WHAT IS EXPECTED » Without any of the pictures, print every record below exactly.

DATA IN THIS EXERCISE »
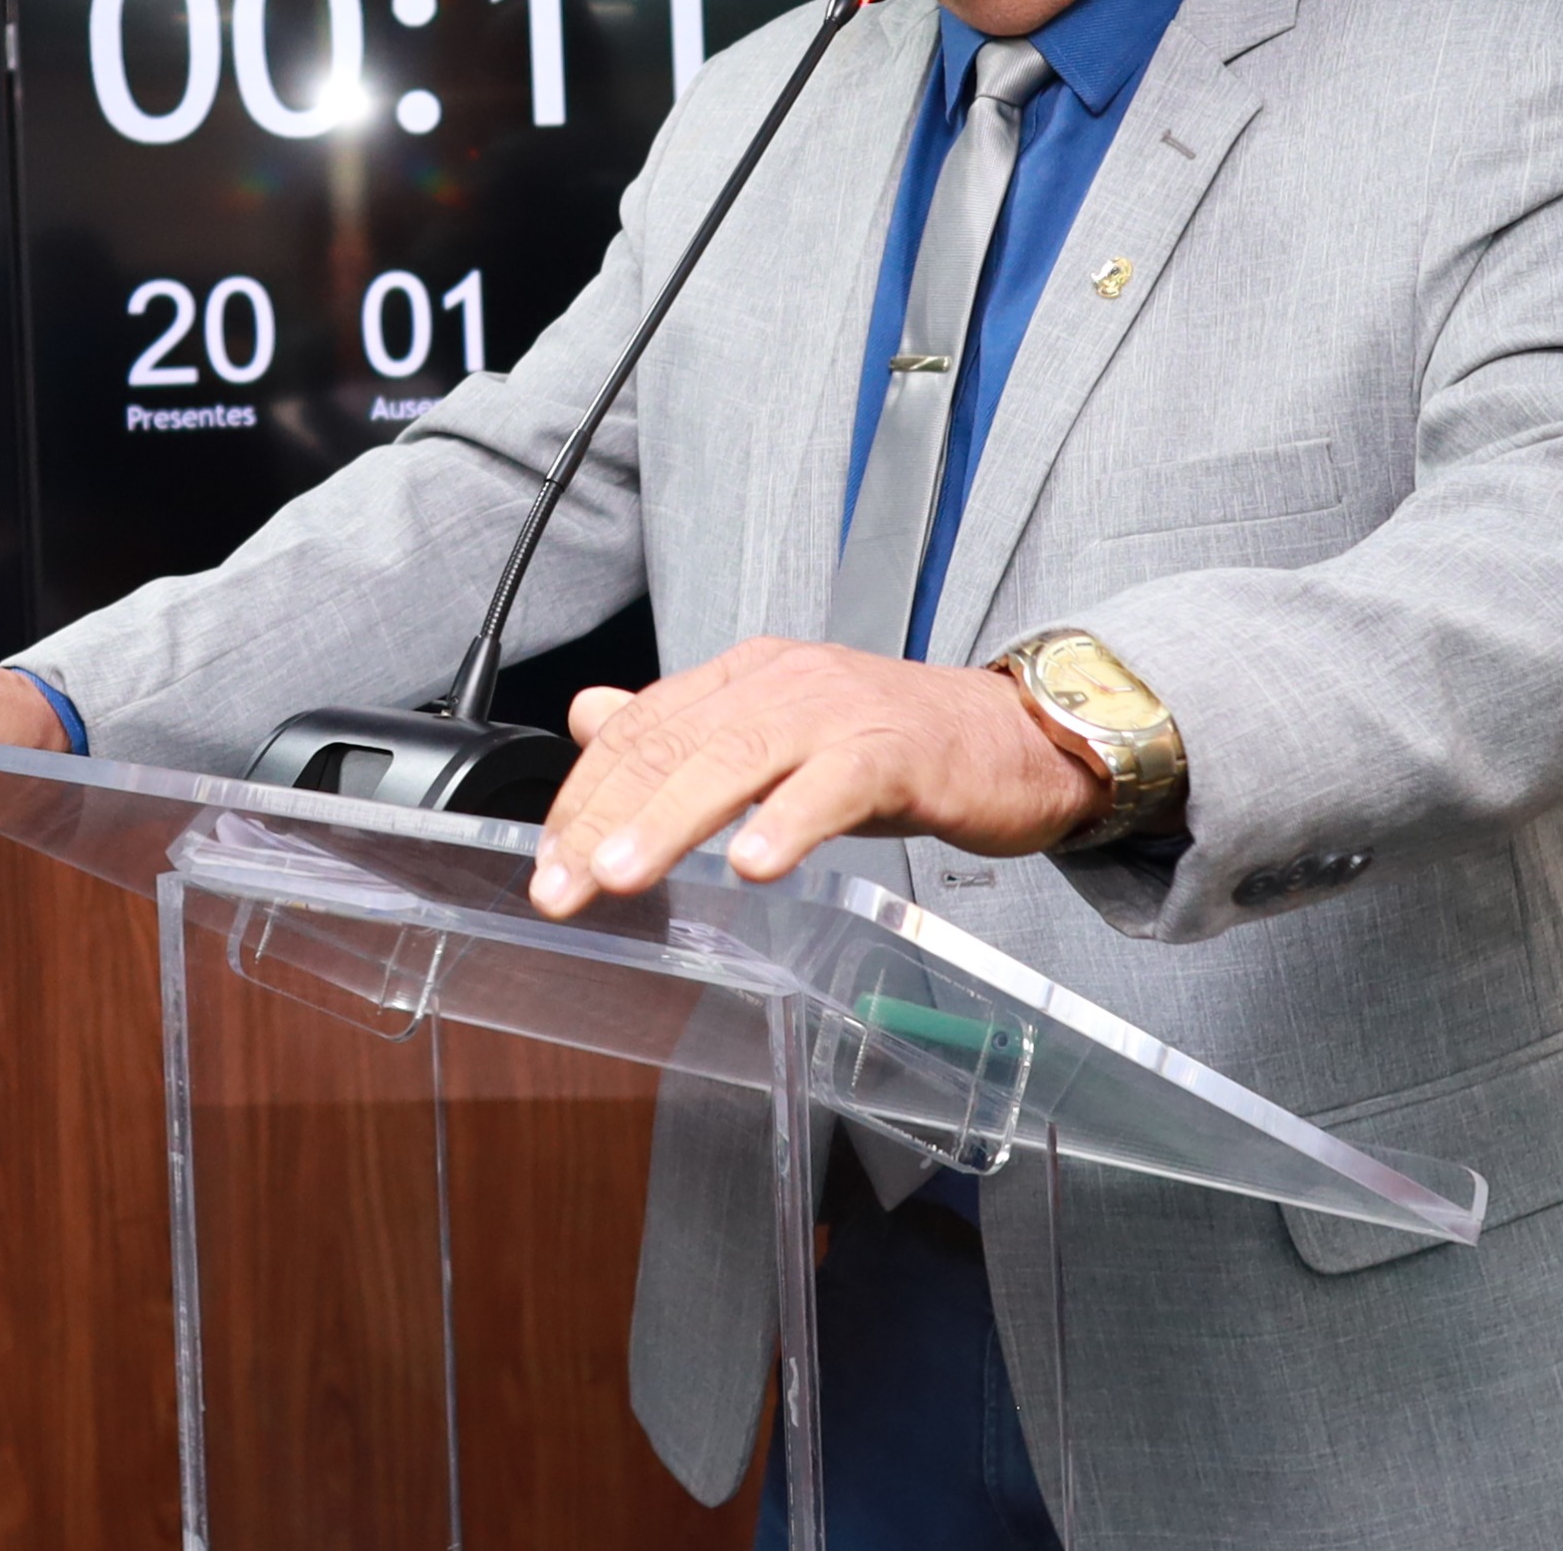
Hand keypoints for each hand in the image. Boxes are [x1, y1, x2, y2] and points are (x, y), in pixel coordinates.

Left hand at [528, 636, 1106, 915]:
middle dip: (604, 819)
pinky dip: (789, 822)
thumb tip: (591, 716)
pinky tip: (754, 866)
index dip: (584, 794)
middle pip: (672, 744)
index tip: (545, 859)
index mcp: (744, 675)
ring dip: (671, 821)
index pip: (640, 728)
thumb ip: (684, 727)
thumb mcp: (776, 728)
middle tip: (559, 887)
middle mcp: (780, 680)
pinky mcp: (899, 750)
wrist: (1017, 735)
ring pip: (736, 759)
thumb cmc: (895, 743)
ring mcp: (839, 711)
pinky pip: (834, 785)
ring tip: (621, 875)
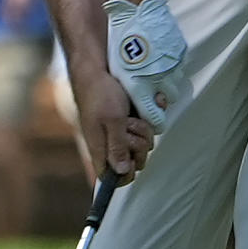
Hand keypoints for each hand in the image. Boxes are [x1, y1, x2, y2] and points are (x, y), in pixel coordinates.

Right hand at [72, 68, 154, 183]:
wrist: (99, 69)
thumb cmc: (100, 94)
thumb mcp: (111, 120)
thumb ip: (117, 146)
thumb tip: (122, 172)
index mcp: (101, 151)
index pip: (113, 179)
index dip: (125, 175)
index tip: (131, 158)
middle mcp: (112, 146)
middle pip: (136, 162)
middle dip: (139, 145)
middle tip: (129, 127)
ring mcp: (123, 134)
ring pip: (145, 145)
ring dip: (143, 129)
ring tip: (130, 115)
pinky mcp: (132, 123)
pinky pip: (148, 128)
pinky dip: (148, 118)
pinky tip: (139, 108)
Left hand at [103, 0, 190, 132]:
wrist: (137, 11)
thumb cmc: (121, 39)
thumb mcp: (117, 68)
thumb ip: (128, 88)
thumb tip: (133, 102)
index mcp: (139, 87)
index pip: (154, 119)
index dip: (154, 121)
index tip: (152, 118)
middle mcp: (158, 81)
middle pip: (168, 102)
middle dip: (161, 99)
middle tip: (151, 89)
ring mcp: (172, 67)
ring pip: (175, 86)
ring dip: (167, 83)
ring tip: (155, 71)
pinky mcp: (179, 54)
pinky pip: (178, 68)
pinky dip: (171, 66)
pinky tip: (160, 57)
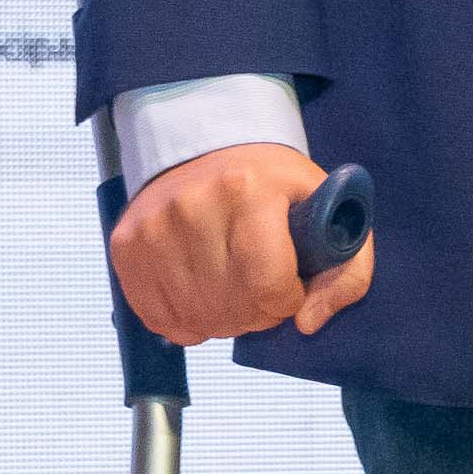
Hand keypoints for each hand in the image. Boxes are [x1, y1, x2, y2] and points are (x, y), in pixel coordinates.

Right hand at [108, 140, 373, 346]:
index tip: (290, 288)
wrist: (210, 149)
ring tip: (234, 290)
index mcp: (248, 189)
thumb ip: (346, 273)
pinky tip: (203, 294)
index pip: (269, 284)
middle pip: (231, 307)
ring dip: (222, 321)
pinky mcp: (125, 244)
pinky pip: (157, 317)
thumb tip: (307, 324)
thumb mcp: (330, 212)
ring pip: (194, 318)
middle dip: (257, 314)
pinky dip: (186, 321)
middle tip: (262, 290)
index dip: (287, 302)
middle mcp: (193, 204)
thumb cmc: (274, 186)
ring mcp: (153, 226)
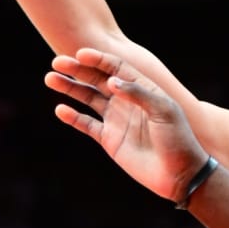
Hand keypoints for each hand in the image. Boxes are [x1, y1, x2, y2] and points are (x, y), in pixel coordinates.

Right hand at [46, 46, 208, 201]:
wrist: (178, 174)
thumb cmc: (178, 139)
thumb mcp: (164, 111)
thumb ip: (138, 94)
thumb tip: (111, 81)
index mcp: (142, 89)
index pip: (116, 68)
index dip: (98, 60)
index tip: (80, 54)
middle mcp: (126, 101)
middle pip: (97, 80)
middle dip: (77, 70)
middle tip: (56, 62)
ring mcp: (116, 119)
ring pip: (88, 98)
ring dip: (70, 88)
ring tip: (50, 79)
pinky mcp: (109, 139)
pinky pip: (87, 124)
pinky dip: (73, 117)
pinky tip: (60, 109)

SOLUTION »
Hand keypoints for each hand in the image. Boxes are [x1, y1, x2, y2] and points are (x, y), in pixel coordinates.

Left hand at [528, 636, 1106, 915]:
middle dip: (604, 819)
pinky dip: (789, 822)
thumb tip: (591, 716)
pinky tip: (754, 866)
index dip: (584, 794)
middle pip: (672, 744)
index tip: (545, 859)
index mcp: (744, 675)
ring dip: (671, 821)
index pip: (640, 728)
thumb ip: (684, 727)
thumb mcp: (776, 728)
middle tip: (559, 887)
middle mcp: (780, 680)
pinky mcp: (899, 750)
wrist: (1017, 735)
ring pip: (736, 759)
thumb cmc: (895, 743)
ring mcp: (839, 711)
pinky pip: (834, 785)
ring tip: (621, 875)
Hand keypoints for each hand in the image. Boxes are [x1, y1, x2, y2] and points are (x, y), in pixel coordinates.

Right hand at [72, 68, 154, 183]:
wrist: (99, 69)
thumb cmc: (100, 94)
thumb mcp: (111, 120)
thumb ip: (117, 146)
thumb tip: (122, 172)
index mcp: (101, 151)
index pip: (113, 179)
index dip: (125, 175)
index tip: (131, 158)
middle mcp: (112, 146)
middle pip: (136, 162)
middle dip: (139, 145)
middle tip: (129, 127)
ring mcp: (123, 134)
ring pip: (145, 145)
ring dip: (143, 129)
ring tip: (130, 115)
pinky mcp: (132, 123)
pinky pip: (148, 128)
pinky dip: (148, 118)
pinky tip: (139, 108)
Left hand at [103, 0, 190, 132]:
wrist: (137, 11)
thumb cmc: (121, 39)
thumb mcp: (117, 68)
thumb ip: (128, 88)
thumb tip: (133, 102)
index mcp: (139, 87)
index pip: (154, 119)
index dip: (154, 121)
index tip: (152, 118)
middle mcp: (158, 81)
middle pip: (168, 102)
middle dip: (161, 99)
middle tip: (151, 89)
ring mcp: (172, 67)
ring pip: (175, 86)
ring dip: (167, 83)
ring tip: (155, 71)
pinky mcp: (179, 54)
pinky pip: (178, 68)
pinky dip: (171, 66)
pinky tip: (160, 57)
Hand keypoints for each hand in the image. Boxes are [x1, y1, x2, y2] and points are (x, y), in pixel coordinates.

Right hand at [108, 140, 373, 346]:
index tip: (290, 288)
wrist: (210, 149)
ring tip: (234, 290)
index mcp: (248, 189)
thumb ip: (346, 273)
pinky tip: (203, 294)
index pip: (269, 284)
middle pip: (231, 307)
ring dip: (222, 321)
pinky mcp: (125, 244)
pinky pip: (157, 317)
thumb tip: (307, 324)
thumb mcp: (330, 212)
ring pip: (194, 318)
middle dip: (257, 314)
pinky dip: (186, 321)
middle tip: (262, 290)
index dip: (287, 302)
middle mcp: (193, 204)
thumb cmc: (274, 186)
ring mcp: (153, 226)
Hand keypoints for each hand in the image. Boxes are [x1, y1, x2, y2] and points are (x, y), in pixel coordinates.

Right hand at [46, 46, 208, 201]:
wrist: (178, 174)
thumb cmc: (178, 139)
thumb mcp: (164, 111)
thumb ip: (138, 94)
thumb tip: (111, 81)
index mcp: (142, 89)
index pip: (116, 68)
index dip: (98, 60)
index tip: (80, 54)
middle mcp: (126, 101)
middle pip: (97, 80)
middle dip: (77, 70)
middle tip: (56, 62)
ring mcp: (116, 119)
ring pip: (88, 98)
ring dip: (70, 88)
ring tip: (50, 79)
pinky mcp: (109, 139)
pinky pip: (87, 124)
pinky dip: (73, 117)
pinky tip: (60, 109)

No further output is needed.